Modelo impulsiona empregos, financia universidade, crédito e aposta na bioeconomia como nova fronteira

28/02/2026 às 14h21 Por:
Zona Franca de Manaus completa 59 anos com R$ 19,9 bilhões em investimentos aprovados Foto: Divulgação

A Zona Franca de Manaus (ZFM) completa 59 anos consolidada como principal motor econômico do Amazonas. Entre 2023 e 2025, foram aprovados R$ 19,9 bilhões em investimentos industriais, com impacto direto na geração de empregos e no financiamento de políticas públicas.

 

No centro desse processo está o Conselho de Desenvolvimento do Estado do Amazonas (Codam), coordenado pela Secretaria de Estado de Desenvolvimento Econômico, Ciência, Tecnologia e Inovação. No período, foram 840 projetos aprovados, superando o ciclo anterior. A previsão é de 24,6 mil novos postos de trabalho.

◆ Entradas do conjunto de dados ◆
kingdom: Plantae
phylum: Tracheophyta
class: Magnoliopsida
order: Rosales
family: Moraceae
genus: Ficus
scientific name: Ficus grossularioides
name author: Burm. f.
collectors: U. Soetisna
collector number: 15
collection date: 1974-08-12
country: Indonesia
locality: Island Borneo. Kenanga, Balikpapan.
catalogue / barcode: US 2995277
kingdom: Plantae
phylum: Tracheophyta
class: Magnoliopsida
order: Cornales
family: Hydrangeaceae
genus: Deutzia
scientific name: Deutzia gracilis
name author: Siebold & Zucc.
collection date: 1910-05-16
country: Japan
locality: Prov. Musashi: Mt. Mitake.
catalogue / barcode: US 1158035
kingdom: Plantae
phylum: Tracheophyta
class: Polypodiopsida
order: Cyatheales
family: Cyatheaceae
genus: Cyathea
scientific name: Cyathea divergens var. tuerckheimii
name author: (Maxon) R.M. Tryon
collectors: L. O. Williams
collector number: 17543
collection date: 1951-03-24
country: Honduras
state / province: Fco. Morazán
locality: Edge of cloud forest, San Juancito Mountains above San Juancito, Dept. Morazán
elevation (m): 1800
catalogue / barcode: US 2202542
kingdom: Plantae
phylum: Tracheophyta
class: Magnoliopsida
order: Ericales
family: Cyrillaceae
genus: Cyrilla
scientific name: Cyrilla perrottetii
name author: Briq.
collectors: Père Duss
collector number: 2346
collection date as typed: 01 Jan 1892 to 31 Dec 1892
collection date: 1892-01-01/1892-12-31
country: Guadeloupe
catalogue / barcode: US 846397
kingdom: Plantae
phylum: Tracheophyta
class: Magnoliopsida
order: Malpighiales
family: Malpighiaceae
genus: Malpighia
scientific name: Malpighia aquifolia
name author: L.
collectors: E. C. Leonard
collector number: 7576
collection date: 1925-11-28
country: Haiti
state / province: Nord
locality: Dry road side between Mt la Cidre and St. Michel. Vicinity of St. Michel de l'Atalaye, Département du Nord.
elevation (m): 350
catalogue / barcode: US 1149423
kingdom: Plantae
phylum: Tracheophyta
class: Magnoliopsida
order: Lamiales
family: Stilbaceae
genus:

◆ Instrução de trabalho 1 ◆
Imprima, do texto sobre a Zona Franca de Manaus, o trecho que se inicia nas palavras "Modelo impulsiona empregos, financia" e se encerra em "de políticas públicas.".
◆ Instrução de trabalho 2 ◆
Reescreva de forma mais concisa o parágrafo do texto sobre a Zona Franca de Manaus iniciado por "No centro desse processo", preservando seus fatos principais.

◆ Resolução desenvolvida 1 ◆
Modelo impulsiona empregos, financia universidade, crédito e aposta na bioeconomia como nova fronteira

28/02/2026 às 14h21 Por:
Zona Franca de Manaus completa 59 anos com R$ 19,9 bilhões em investimentos aprovados Foto: Divulgação

A Zona Franca de Manaus (ZFM) completa 59 anos consolidada como principal motor econômico do Amazonas. Entre 2023 e 2025, foram aprovados R$ 19,9 bilhões em investimentos industriais, com impacto direto na geração de empregos e no financiamento de políticas públicas.

◆ Resolução desenvolvida 2 ◆
O Codam, coordenado pela Secretaria de Estado de Desenvolvimento Econômico, Ciência, Tecnologia e Inovação, está no centro desse processo. No período, foram aprovados 840 projetos, número superior ao do ciclo anterior, com previsão de 24,6 mil novos postos de trabalho.